**PROVIDED DATA**
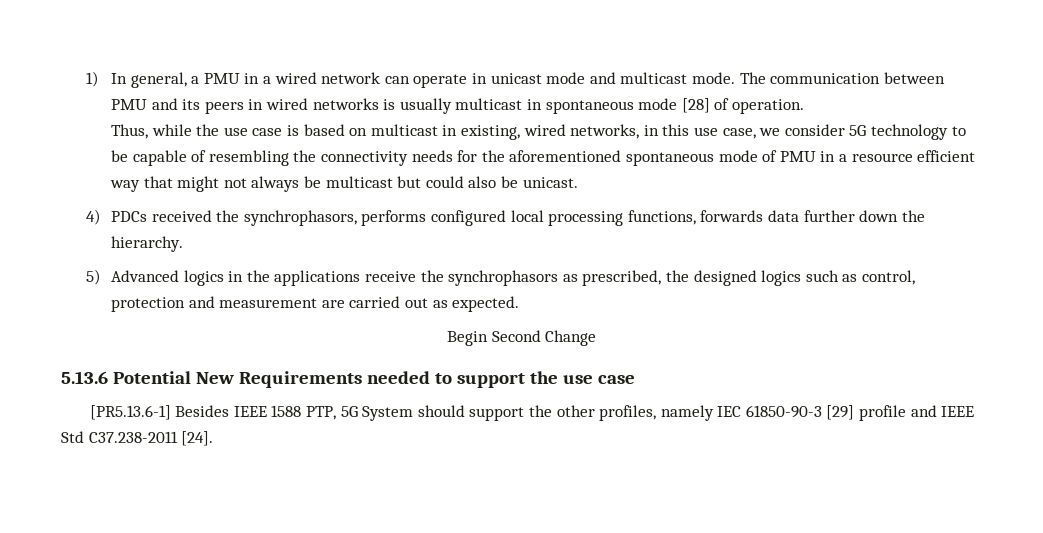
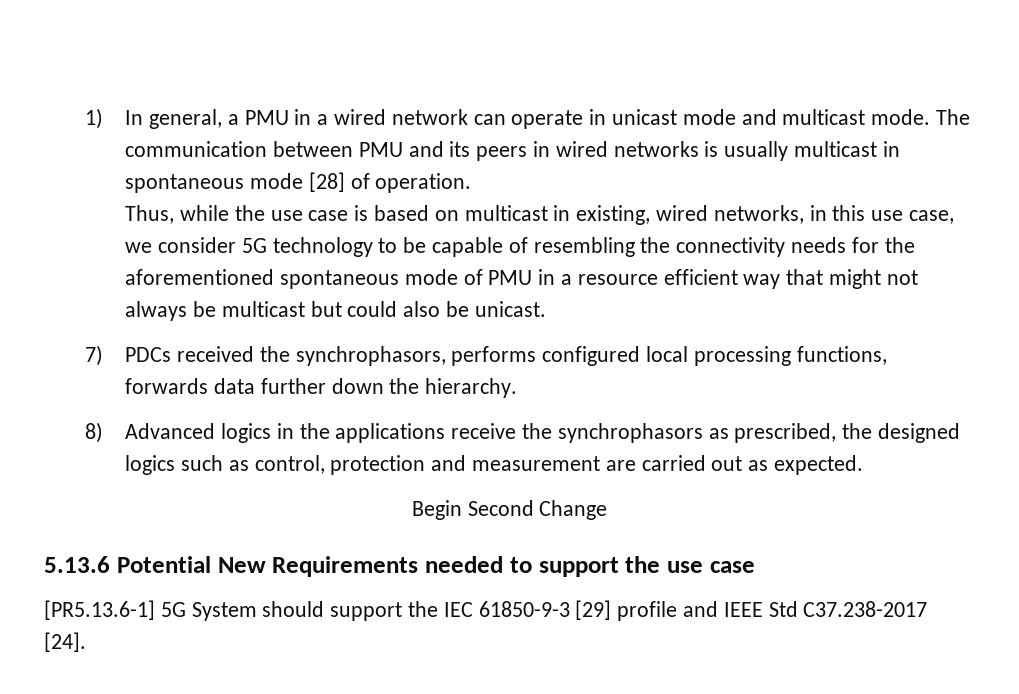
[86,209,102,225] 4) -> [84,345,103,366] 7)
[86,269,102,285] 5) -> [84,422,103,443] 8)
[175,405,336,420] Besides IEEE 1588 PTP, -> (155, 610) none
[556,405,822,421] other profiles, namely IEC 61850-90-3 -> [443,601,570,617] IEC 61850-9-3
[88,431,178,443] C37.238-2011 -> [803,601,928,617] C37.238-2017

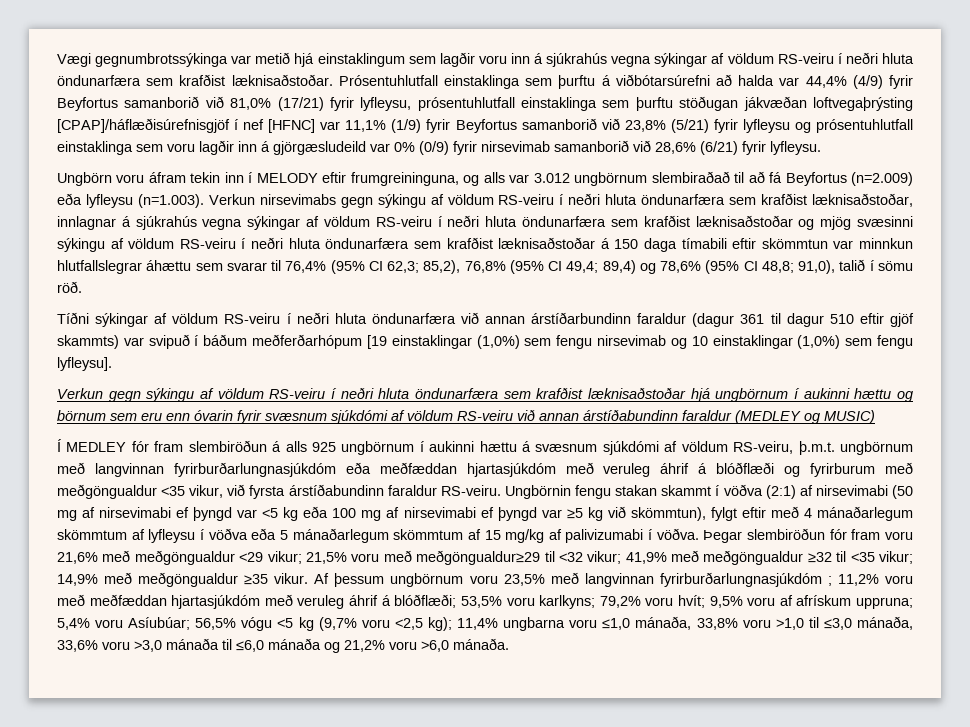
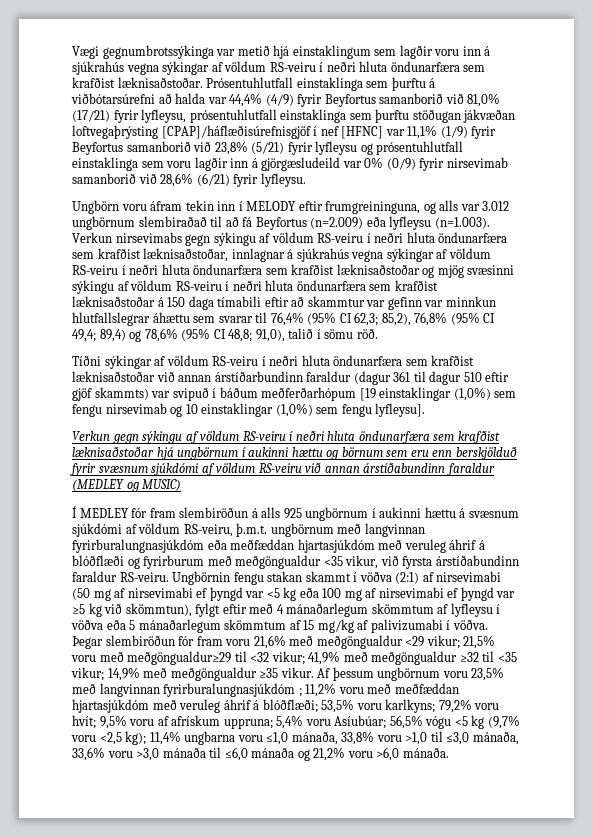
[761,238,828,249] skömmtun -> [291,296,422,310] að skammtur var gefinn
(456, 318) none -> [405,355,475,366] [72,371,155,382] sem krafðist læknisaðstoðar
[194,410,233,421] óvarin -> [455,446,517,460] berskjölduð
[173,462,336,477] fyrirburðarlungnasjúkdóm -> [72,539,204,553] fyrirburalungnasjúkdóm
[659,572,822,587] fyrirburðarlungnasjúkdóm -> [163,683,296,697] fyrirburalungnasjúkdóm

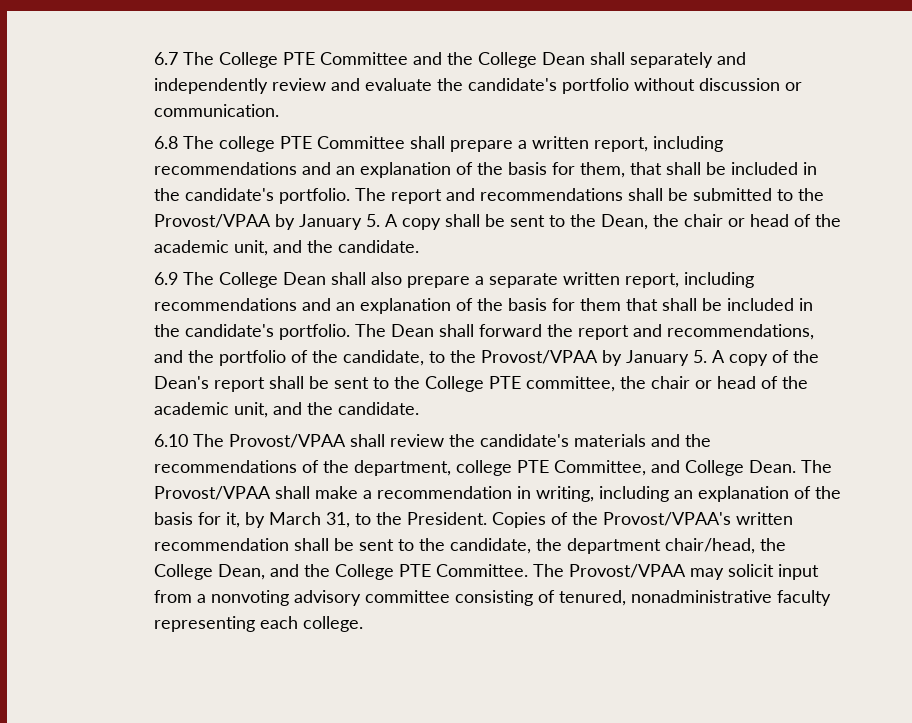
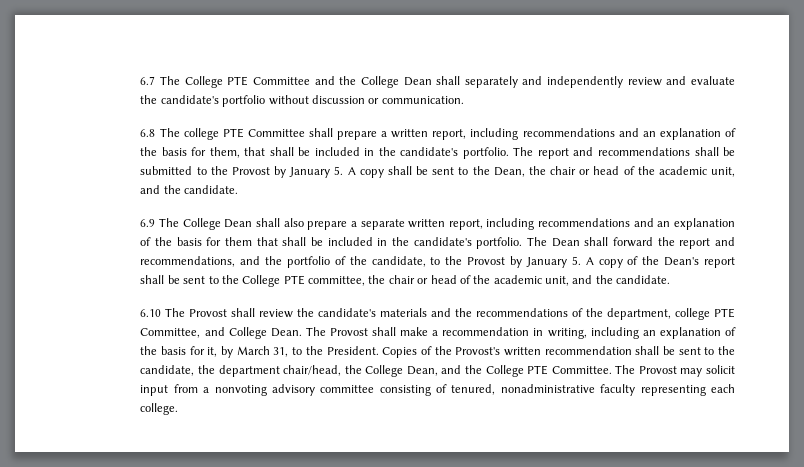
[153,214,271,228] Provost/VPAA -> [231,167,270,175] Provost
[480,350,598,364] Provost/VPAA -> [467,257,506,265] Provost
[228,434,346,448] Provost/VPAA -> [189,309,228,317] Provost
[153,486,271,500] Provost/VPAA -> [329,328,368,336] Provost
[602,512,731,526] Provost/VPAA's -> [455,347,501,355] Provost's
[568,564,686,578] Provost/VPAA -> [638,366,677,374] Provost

**DIRECTIVE**
Within the data above, pick out all lines holding the word "fyrirburðarlungnasjúkdóm".

**REPLY**
[173,462,336,477] fyrirburðarlungnasjúkdóm -> [72,539,204,553] fyrirburalungnasjúkdóm
[659,572,822,587] fyrirburðarlungnasjúkdóm -> [163,683,296,697] fyrirburalungnasjúkdóm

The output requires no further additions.